I was one class away from having a triple minor in History and only had one great professor in college but did have a solid AP teacher and a retired marine history teacher in high school.
All the rest were anti-American Chomsky and Zinn acolytes. 30 years of these traitors later and nobody thinks this country deserves to exist.
I tried to explain the meaning of American exceptionalism to a younger co-workers who emigrated from Cote d’Ivoire a few years ago but you have to know the history to appreciate why, in the entirety of human existence, that the U.S. is the exception to everything tried before.
I also learned American history as well as world history on my own since I was a voracious reader. I learned far more on my own than I did from the history classes I took in Junior High and HS. The one exception being Mr. Harmon who was old school and taught American history in 8th grade in 1966 & 67, he made history interesting and was a very good history teacher. Book worms rule, jocks for the most part drool and are athletically talented idiots. I agree with Claudia that common whore as I call it is an evil rewriting of everything good about American history.

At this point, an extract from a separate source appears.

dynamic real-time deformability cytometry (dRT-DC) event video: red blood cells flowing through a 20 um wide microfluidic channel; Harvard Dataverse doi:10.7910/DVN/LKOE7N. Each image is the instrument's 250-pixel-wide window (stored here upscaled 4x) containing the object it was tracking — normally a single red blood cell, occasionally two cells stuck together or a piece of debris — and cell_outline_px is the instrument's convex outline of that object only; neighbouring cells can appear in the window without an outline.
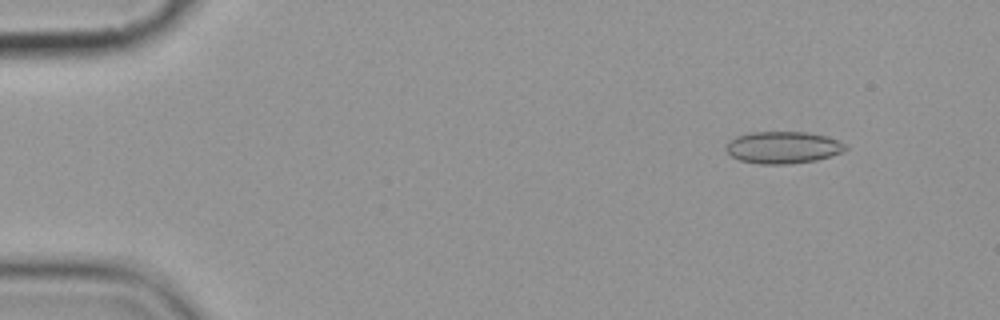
{"species": "common noctule bat (a hibernating species)", "species_latin": "Nyctalus noctula", "temperature_condition": "cold", "stored_images_in_passage": 5, "camera_frame_rate_fps": 3000, "um_per_image_px": 0.085, "animal": {"sex": "female", "body_mass_g": 19.9}, "frame": {"image": 1, "passage_image": 2, "time_ms": 1.0, "image_size_px": [1000, 320], "cell_outline_px": [[848, 148], [832, 156], [816, 160], [788, 164], [760, 164], [740, 160], [732, 156], [728, 152], [728, 140], [736, 136], [752, 132], [808, 132], [828, 136], [840, 140], [848, 144]], "centroid_in_image_um": [66.62, 12.52], "position_along_channel_um": 18.4, "area_um2": 22.37}}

I was interested until I got to George Will. He can go straight to hell.
I can confess that public school did inculcate me with a hatred of progressivism and all it has to offer, just being around the sonsabitches and observing their maneuvering and manipulating left a lasting impression on me.
David McCullough’s “The Path Between the Seas” about the building/digging of the Panama Canal is outstanding. It’s on my shelf and due for a second read.
His book in the Pioneer’s in Ohio will be a good choice for me also.
US history is rich and extremely entertaining to read about, better than novels by far.
American colleges & universities must HATE Georges Santana.
They want Americans to be ignorant of Historys lessons. They want History to keep repeating itself over and over again so that they can keep shoving Socialism up our asses over and over again.
Socialism ALWAYS FAILS and they don’t want the LoFos to know it.
Most college professors want to be like that lying squaw Warren, get 600 grand to attend 1 class (because they sure as hell aren’t going to teach anything)
Teaching History requires work, Gender Studies, not so much.
i just picked up David McCulloughs 1776.
Colleges are leftist indoctrination centers. Period.
WTF happended? – aside from our trusting the likes of boehner and mccain to fight for our freedom while we went about our lives trying to be productive?
Yeah…George Will. Right.
George Will is also a huge Baltimore Orioles fan and they absolutely suck so what does that tell you. His 15 minutes of fame as a conservative were over a long time ago for him, just like Peggy Noonan. I can’t stand these holier than thou elitist snob intellectuals who think that they’re better than us because of their establishment credentials.